- Source material:
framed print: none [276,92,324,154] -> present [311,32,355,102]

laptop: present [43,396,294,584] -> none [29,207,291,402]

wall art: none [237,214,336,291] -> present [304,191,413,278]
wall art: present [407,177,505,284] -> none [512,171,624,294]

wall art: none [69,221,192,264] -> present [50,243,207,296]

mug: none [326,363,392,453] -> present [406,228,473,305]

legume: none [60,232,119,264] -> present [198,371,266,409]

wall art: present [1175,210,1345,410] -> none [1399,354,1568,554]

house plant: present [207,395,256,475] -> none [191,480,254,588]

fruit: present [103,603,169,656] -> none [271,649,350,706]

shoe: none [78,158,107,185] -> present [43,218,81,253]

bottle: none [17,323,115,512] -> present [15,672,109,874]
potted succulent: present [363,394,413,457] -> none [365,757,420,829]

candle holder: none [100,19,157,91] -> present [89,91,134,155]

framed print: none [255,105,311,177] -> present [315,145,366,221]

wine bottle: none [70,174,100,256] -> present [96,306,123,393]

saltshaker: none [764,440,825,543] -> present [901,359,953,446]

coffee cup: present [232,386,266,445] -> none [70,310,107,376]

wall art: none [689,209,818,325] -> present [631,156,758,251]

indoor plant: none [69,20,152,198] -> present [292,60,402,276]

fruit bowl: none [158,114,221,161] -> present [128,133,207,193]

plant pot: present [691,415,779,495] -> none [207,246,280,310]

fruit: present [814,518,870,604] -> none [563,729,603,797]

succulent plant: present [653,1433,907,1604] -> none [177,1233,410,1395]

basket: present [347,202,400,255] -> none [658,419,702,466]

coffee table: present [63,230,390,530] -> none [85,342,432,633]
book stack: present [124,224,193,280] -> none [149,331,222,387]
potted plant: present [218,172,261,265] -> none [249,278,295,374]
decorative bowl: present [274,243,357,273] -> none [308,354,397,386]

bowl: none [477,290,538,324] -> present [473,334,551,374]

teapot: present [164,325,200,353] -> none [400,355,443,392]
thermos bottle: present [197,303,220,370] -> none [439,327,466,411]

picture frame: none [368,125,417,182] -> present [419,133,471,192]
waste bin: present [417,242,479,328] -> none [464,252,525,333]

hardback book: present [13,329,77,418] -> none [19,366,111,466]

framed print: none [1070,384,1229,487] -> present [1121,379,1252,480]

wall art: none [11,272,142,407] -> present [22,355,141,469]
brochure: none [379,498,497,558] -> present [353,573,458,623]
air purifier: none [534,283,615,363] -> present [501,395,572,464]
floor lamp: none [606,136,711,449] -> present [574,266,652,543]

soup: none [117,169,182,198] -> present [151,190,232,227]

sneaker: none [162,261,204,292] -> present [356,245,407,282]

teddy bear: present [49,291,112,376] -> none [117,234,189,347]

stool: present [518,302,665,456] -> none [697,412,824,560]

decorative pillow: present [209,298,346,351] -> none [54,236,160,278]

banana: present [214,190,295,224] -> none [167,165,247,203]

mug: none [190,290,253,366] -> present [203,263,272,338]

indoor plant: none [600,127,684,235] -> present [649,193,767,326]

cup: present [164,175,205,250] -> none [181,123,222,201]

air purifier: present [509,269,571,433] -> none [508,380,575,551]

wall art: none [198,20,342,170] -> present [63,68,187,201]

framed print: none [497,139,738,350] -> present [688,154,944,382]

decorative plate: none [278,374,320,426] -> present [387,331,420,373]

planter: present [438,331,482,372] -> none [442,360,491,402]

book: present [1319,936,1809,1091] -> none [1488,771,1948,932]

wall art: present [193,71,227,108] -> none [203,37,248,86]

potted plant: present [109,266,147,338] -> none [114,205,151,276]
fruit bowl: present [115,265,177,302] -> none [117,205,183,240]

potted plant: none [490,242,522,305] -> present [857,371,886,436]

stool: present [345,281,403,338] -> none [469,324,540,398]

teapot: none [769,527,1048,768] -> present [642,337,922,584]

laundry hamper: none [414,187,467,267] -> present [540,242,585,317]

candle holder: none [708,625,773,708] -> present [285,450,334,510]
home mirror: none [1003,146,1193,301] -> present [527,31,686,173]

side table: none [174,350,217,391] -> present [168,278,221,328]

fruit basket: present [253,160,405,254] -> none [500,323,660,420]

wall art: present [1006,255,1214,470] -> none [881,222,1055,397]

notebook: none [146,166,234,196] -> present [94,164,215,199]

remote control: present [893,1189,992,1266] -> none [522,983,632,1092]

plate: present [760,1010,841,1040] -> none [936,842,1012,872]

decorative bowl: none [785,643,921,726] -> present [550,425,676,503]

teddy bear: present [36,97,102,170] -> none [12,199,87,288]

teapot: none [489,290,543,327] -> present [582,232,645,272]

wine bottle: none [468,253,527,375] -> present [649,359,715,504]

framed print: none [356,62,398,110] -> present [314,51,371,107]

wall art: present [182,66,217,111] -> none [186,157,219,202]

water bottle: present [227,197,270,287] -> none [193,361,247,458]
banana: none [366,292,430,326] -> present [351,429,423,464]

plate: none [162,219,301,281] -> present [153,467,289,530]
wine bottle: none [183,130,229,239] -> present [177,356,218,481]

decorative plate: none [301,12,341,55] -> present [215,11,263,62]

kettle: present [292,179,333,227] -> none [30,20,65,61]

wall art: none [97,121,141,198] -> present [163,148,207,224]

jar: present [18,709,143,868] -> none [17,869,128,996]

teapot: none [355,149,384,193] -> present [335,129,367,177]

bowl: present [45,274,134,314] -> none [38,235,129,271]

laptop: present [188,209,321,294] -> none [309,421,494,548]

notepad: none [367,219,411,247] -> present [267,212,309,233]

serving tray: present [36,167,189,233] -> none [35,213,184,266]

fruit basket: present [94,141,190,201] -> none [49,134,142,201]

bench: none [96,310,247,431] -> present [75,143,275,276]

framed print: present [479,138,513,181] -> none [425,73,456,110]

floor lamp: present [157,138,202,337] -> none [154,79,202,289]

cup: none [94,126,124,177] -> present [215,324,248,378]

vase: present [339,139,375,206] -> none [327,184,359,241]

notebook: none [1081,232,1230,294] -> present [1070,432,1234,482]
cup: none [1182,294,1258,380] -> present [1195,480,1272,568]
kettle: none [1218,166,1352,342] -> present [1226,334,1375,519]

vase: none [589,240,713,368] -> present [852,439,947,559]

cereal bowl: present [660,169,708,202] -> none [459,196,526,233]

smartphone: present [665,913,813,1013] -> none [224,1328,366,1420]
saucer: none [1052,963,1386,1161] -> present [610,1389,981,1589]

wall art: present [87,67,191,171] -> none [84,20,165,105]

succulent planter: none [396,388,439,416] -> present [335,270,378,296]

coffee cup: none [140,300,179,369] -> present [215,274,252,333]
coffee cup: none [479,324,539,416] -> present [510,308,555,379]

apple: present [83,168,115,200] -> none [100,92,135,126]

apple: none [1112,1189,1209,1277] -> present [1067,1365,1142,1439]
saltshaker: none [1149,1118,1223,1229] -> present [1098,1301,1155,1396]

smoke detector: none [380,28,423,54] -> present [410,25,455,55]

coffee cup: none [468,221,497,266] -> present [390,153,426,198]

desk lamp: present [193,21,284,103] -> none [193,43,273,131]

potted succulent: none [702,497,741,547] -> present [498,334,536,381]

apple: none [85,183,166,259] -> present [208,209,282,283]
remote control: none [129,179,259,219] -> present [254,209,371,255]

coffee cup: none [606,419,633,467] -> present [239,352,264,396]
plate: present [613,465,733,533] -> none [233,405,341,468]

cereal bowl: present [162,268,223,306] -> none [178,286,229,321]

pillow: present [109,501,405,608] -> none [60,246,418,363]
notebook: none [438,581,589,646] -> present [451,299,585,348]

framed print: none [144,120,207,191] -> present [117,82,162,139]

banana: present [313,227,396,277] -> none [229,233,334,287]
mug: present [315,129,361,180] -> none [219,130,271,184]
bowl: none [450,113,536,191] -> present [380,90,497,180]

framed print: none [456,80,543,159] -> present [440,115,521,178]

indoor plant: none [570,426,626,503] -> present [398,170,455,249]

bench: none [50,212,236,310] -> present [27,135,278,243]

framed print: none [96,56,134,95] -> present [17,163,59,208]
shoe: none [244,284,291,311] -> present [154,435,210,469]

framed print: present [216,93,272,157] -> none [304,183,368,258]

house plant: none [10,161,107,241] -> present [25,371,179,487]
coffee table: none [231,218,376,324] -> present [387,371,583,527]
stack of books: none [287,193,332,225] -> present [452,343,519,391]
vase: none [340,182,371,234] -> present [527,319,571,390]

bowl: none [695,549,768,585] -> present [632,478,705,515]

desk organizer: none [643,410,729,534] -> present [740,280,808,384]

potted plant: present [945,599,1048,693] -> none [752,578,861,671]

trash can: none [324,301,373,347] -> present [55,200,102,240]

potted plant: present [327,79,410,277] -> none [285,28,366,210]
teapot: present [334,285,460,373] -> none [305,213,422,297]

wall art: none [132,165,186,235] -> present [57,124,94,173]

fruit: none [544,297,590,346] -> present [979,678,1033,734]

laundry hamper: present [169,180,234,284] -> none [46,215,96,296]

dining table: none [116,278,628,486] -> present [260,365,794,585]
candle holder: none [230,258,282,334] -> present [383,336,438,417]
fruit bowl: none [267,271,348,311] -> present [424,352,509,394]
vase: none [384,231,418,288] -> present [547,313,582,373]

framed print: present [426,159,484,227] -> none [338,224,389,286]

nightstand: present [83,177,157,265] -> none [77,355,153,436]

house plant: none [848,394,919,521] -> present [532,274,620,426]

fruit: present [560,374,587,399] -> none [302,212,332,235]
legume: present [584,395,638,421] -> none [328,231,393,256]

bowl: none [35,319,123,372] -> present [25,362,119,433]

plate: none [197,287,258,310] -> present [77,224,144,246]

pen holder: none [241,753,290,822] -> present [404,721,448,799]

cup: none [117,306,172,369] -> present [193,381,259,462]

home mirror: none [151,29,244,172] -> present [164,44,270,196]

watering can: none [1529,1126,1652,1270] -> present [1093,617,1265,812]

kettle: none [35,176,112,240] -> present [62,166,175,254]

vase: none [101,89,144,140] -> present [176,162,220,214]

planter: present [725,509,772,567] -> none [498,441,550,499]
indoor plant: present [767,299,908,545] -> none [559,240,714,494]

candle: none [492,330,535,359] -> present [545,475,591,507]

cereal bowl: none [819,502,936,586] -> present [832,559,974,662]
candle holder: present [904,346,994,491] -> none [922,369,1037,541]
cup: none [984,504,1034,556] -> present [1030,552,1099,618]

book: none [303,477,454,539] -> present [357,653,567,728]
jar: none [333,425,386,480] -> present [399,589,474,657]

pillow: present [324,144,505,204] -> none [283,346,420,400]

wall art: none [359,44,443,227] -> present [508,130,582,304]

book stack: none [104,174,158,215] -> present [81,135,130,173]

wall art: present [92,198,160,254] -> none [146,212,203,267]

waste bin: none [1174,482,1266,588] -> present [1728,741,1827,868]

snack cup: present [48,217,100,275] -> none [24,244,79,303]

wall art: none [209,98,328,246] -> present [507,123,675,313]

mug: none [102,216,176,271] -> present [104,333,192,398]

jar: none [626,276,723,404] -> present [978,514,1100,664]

- Work required:
All lines from the top of the data through the line containing "book stack: present" need to be retyped exactly, and nothing more.

- Answer space:
framed print: none [276,92,324,154] -> present [311,32,355,102]

laptop: present [43,396,294,584] -> none [29,207,291,402]

wall art: none [237,214,336,291] -> present [304,191,413,278]
wall art: present [407,177,505,284] -> none [512,171,624,294]

wall art: none [69,221,192,264] -> present [50,243,207,296]

mug: none [326,363,392,453] -> present [406,228,473,305]

legume: none [60,232,119,264] -> present [198,371,266,409]

wall art: present [1175,210,1345,410] -> none [1399,354,1568,554]

house plant: present [207,395,256,475] -> none [191,480,254,588]

fruit: present [103,603,169,656] -> none [271,649,350,706]

shoe: none [78,158,107,185] -> present [43,218,81,253]

bottle: none [17,323,115,512] -> present [15,672,109,874]
potted succulent: present [363,394,413,457] -> none [365,757,420,829]

candle holder: none [100,19,157,91] -> present [89,91,134,155]

framed print: none [255,105,311,177] -> present [315,145,366,221]

wine bottle: none [70,174,100,256] -> present [96,306,123,393]

saltshaker: none [764,440,825,543] -> present [901,359,953,446]

coffee cup: present [232,386,266,445] -> none [70,310,107,376]

wall art: none [689,209,818,325] -> present [631,156,758,251]

indoor plant: none [69,20,152,198] -> present [292,60,402,276]

fruit bowl: none [158,114,221,161] -> present [128,133,207,193]

plant pot: present [691,415,779,495] -> none [207,246,280,310]

fruit: present [814,518,870,604] -> none [563,729,603,797]

succulent plant: present [653,1433,907,1604] -> none [177,1233,410,1395]

basket: present [347,202,400,255] -> none [658,419,702,466]

coffee table: present [63,230,390,530] -> none [85,342,432,633]
book stack: present [124,224,193,280] -> none [149,331,222,387]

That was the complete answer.